Ga naar de inhoud

In een begin dit jaar gepubliceerd boek wordt gerapporteerd over een internationaal researchproject. Aan de orde is hoe het ervoor staat met de residentiële jeugdhulpverlening in een zestiental overwegend Europese en Noord-Amerikaanse landen1. Een van de vragen luidt in hoeveel procent van de gevallen bij uithuisplaatsing van jeugdigen een beroep wordt gedaan op een vorm van residentiële hulp (in plaats van pleegzorg). Dit blijkt enorm te variëren. Drie landen springen eruit als ‘high users’ (Argentinië, Israël, Portugal), zes landen als ‘low users’ (Australië, Canada, Engeland, Ierland, Schotland, VS). De overige landen (Denemarken, Duitsland, Finland, Frankrijk, Nederland, Italië, Spanje) bevinden zich hier tussenin. In de ‘low users’ landen is er het afgelopen decennium sprake geweest van wetswijzigingen die geleid hebben tot een verminderde capaciteit van 24-uurs voorzieningen. In de ‘middengroep’ is er meer geïnvesteerd in kwalitatieve verbetering van de zorg. Ook op een ander kenmerk is er sprake van grote variatie: de vereisten die aan de opleiding van pedagogisch medewerkers worden gesteld. Dit varieert van beperkte (Australië, Canada, VS) tot uitgebreide vereisten (bijvoorbeeld Duitsland), waarin een bachelor- of (post)mastergraad wordt gevraagd. In een afsluitend hoofdstuk wordt vastgesteld dat in landen die de minste eisen stellen de reductie van residentiële capaciteit het sterkst waarneembaar is, terwijl er in landen die juist relatief hoge eisen stellen aan het personeel meer aandacht is voor zorgkwaliteit. Er bestaat volgens de auteurs geen twijfel dat “de kwaliteit van de hulpverlening direct gerelateerd is aan de opleiding, training en ervaring van de zorgprofessionals” (p. 436). Een en ander brengt hen tot de hypothese dat ‘low users’ landen in een ongelukkige vicieuze cirkel zitten, waarbij een gebrek aan goed opgeleide medewerkers gepaard gaat met minder goede kwaliteit en uitkomsten van residentiële zorg, wat op zijn beurt ertoe bijdraagt dat overheden minder geneigd zijn erin te investeren en het almaar lastiger is goed gekwalificeerd personeel te werven en te behouden.

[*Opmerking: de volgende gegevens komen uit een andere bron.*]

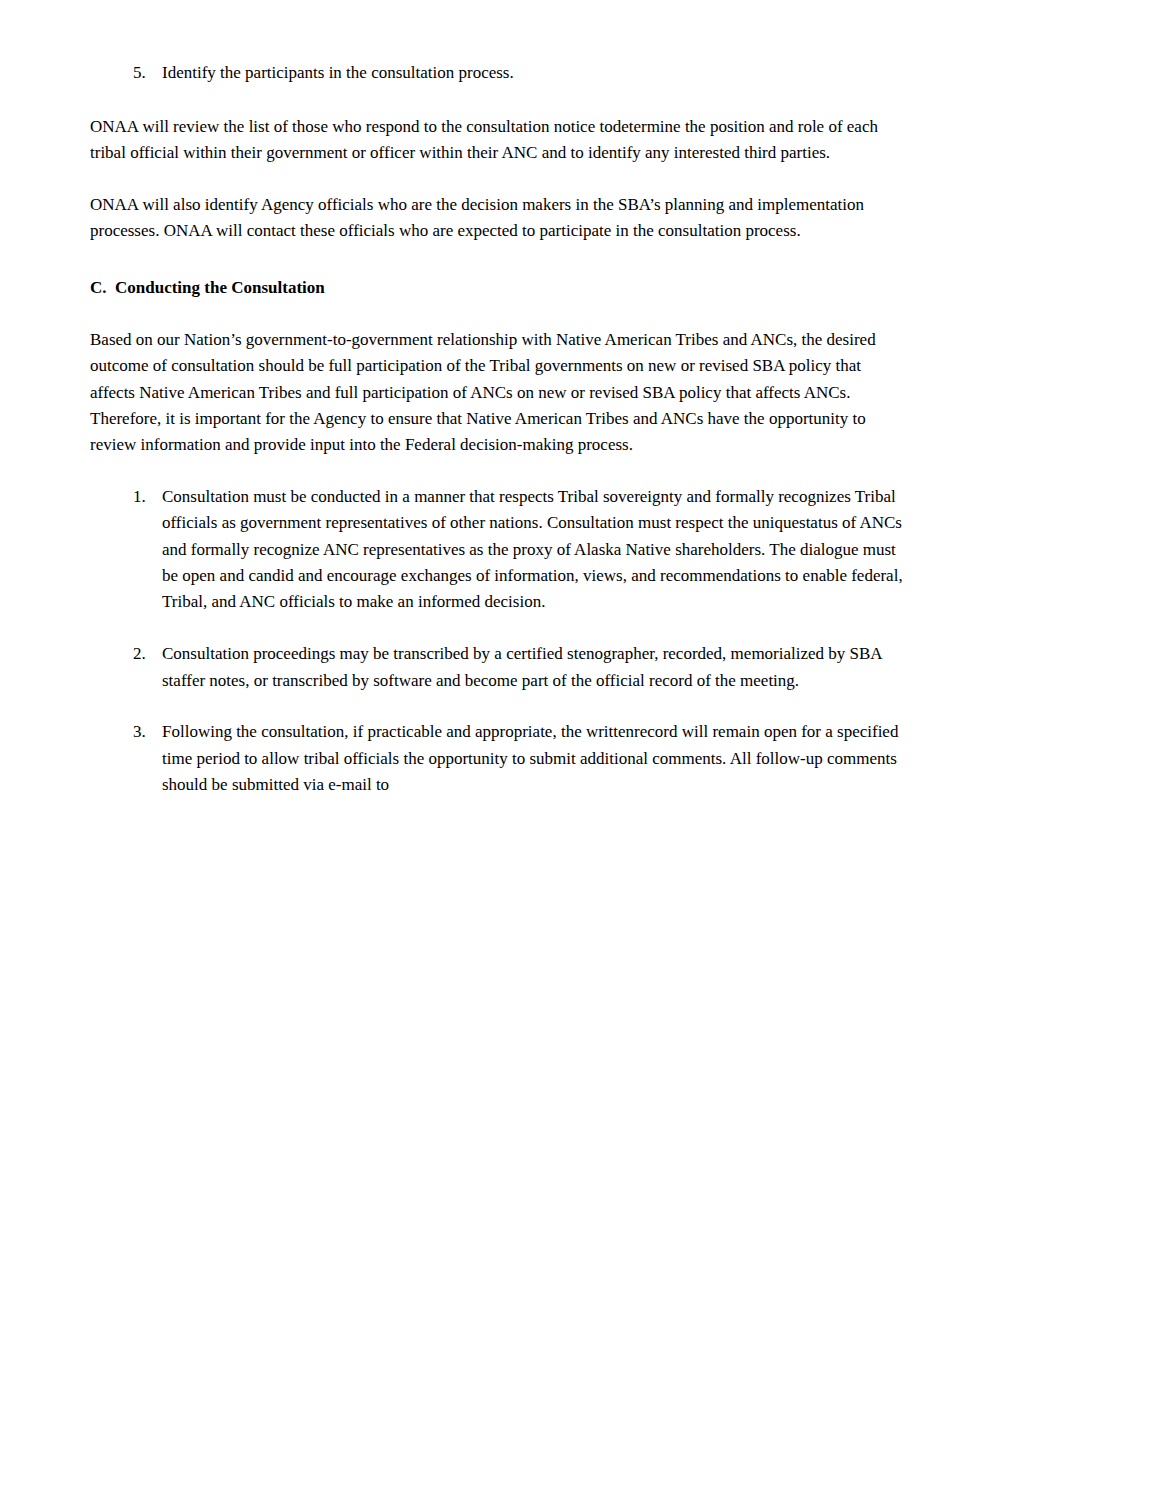Identify the participants in the consultation process.
ONAA will review the list of those who respond to the consultation notice todetermine the position and role of each tribal official within their government or officer within their ANC and to identify any interested third parties.
ONAA will also identify Agency officials who are the decision makers in the SBA’s planning and implementation processes. ONAA will contact these officials who are expected to participate in the consultation process.
C. Conducting the Consultation
Based on our Nation’s government-to-government relationship with Native American Tribes and ANCs, the desired outcome of consultation should be full participation of the Tribal governments on new or revised SBA policy that affects Native American Tribes and full participation of ANCs on new or revised SBA policy that affects ANCs. Therefore, it is important for the Agency to ensure that Native American Tribes and ANCs have the opportunity to review information and provide input into the Federal decision-making process.
Consultation must be conducted in a manner that respects Tribal sovereignty and formally recognizes Tribal officials as government representatives of other nations. Consultation must respect the uniquestatus of ANCs and formally recognize ANC representatives as the proxy of Alaska Native shareholders. The dialogue must be open and candid and encourage exchanges of information, views, and recommendations to enable federal, Tribal, and ANC officials to make an informed decision.
Consultation proceedings may be transcribed by a certified stenographer, recorded, memorialized by SBA staffer notes, or transcribed by software and become part of the official record of the meeting.
Following the consultation, if practicable and appropriate, the writtenrecord will remain open for a specified time period to allow tribal officials the opportunity to submit additional comments. All follow-up comments should be submitted via e-mail to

In het licht van deze bevindingen geeft het te denken dat in de onlangs verschenen Hervormingsagenda Jeugd 2023-20282 als opgave wordt geformuleerd: het afbouwen van residentiële jeugdhulp. Nederland wenst zich kennelijk te scharen in de groep van ‘low users’ landen. Het is te hopen dat dit voor de kleine groep kwetsbare jeugdigen die aangewezen is op verblijf in een behandelgroep niet gepaard gaat met een type kwaliteitsverlies zoals hier aangeduid. Ik raad beleidsbepalers en -uitvoerders aan, alvorens te ontmantelen, kennis te nemen van de positief psychologische, evidence-based inzichten rond 24-uurs voorzieningen in het onlangs verschenen boek van de Amerikaanse hoogleraar Bruce Henderson3. Laten we het kind niet met het badwater weggooien.

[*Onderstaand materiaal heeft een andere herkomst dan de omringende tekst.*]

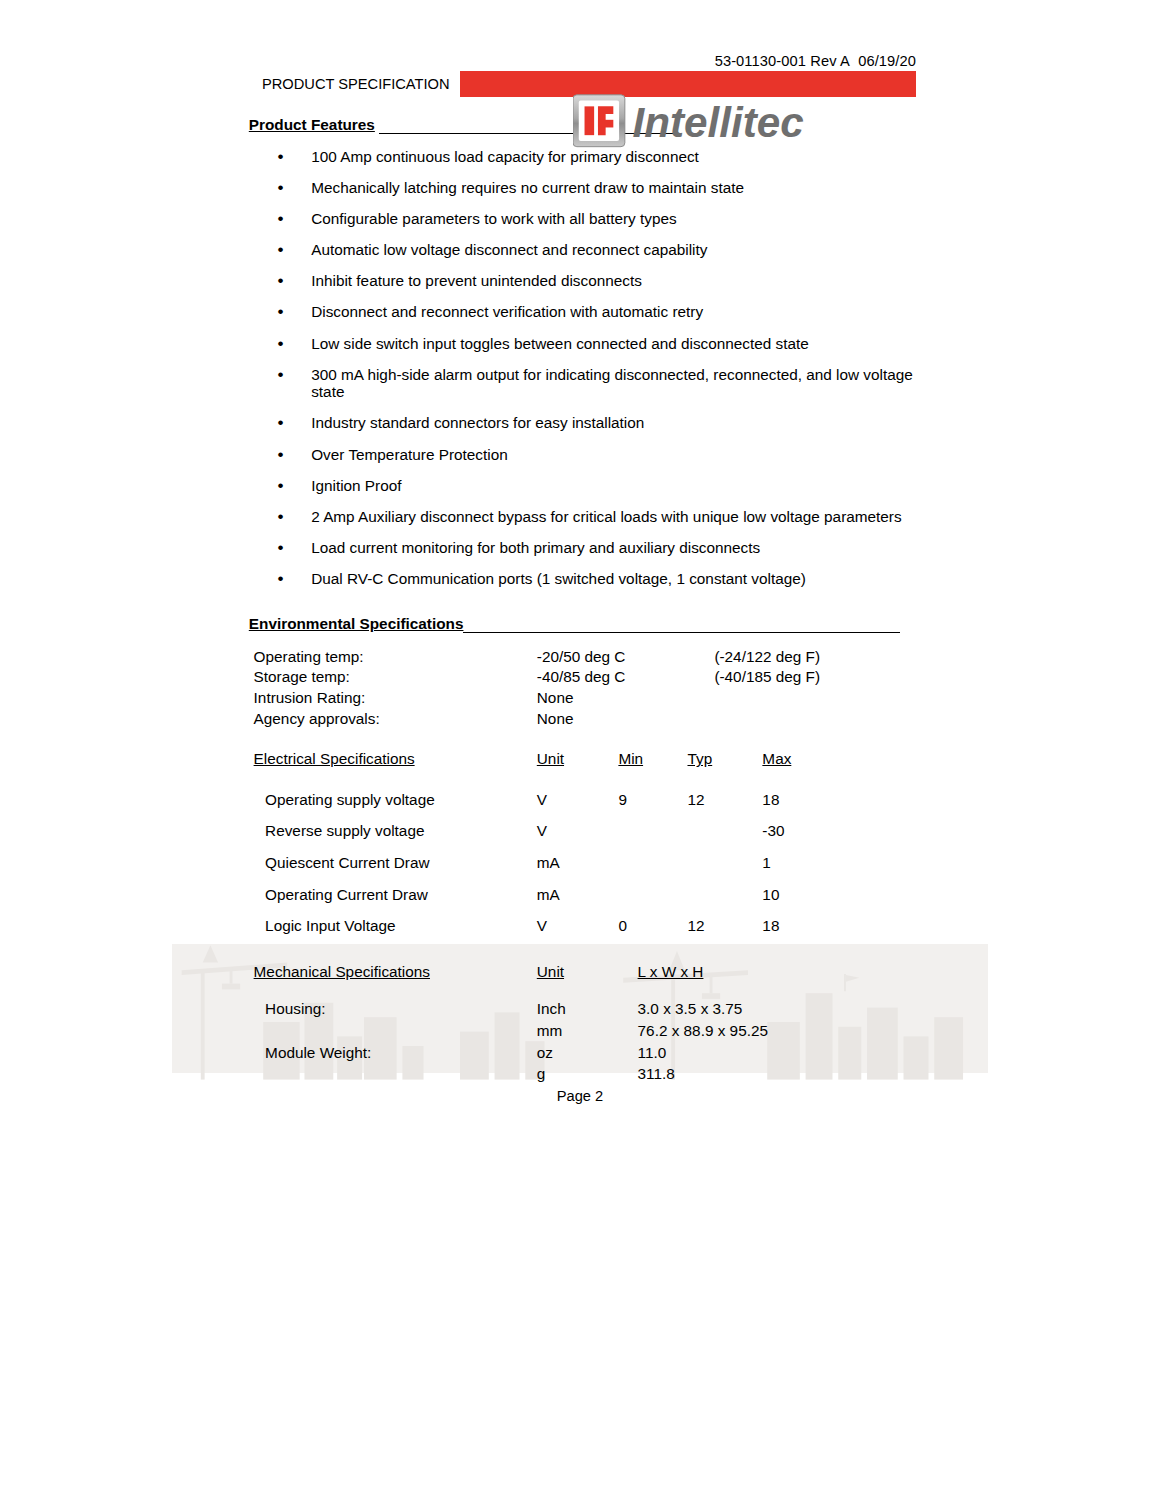Intellitec
53-01130-001 Rev A 06/19/20
PRODUCT SPECIFICATION
Product Features
100 Amp continuous load capacity for primary disconnect
Mechanically latching requires no current draw to maintain state
Configurable parameters to work with all battery types
Automatic low voltage disconnect and reconnect capability
Inhibit feature to prevent unintended disconnects
Disconnect and reconnect verification with automatic retry
Low side switch input toggles between connected and disconnected state
300 mA high-side alarm output for indicating disconnected, reconnected, and low voltage state
Industry standard connectors for easy installation
Over Temperature Protection
Ignition Proof
2 Amp Auxiliary disconnect bypass for critical loads with unique low voltage parameters
Load current monitoring for both primary and auxiliary disconnects
Dual RV-C Communication ports (1 switched voltage, 1 constant voltage)
Environmental Specifications
| Operating temp: | -20/50 deg C | (-24/122 deg F) |
| Storage temp: | -40/85 deg C | (-40/185 deg F) |
| Intrusion Rating: | None | |
| Agency approvals: | None | |
| Electrical Specifications | Unit | Min | Typ | Max |
| --- | --- | --- | --- | --- |
| Operating supply voltage | V | 9 | 12 | 18 |
| Reverse supply voltage | V | | | -30 |
| Quiescent Current Draw | mA | | | 1 |
| Operating Current Draw | mA | | | 10 |
| Logic Input Voltage | V | 0 | 12 | 18 |
| Mechanical Specifications | Unit | L x W x H |
| --- | --- | --- |
| Housing: | Inch | 3.0 x 3.5 x 3.75 |
| | mm | 76.2 x 88.9 x 95.25 |
| Module Weight: | oz | 11.0 |
| | g | 311.8 |
Page 2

1. Whittaker, J.K., Holmes, L., Del Valle, J.F., & James, S. (Eds.) (2023). Revitalizing residential care for children and youth: Cross-national trends and challenges. Oxford University Press.
2. Rijksoverheid (2023). Hervormingsagenda Jeugd 2023-2028.
3. Henderson, B.B. (2023). Challenging the conventional wisdom about residential care for children and youth: A good place to grow. Routledge.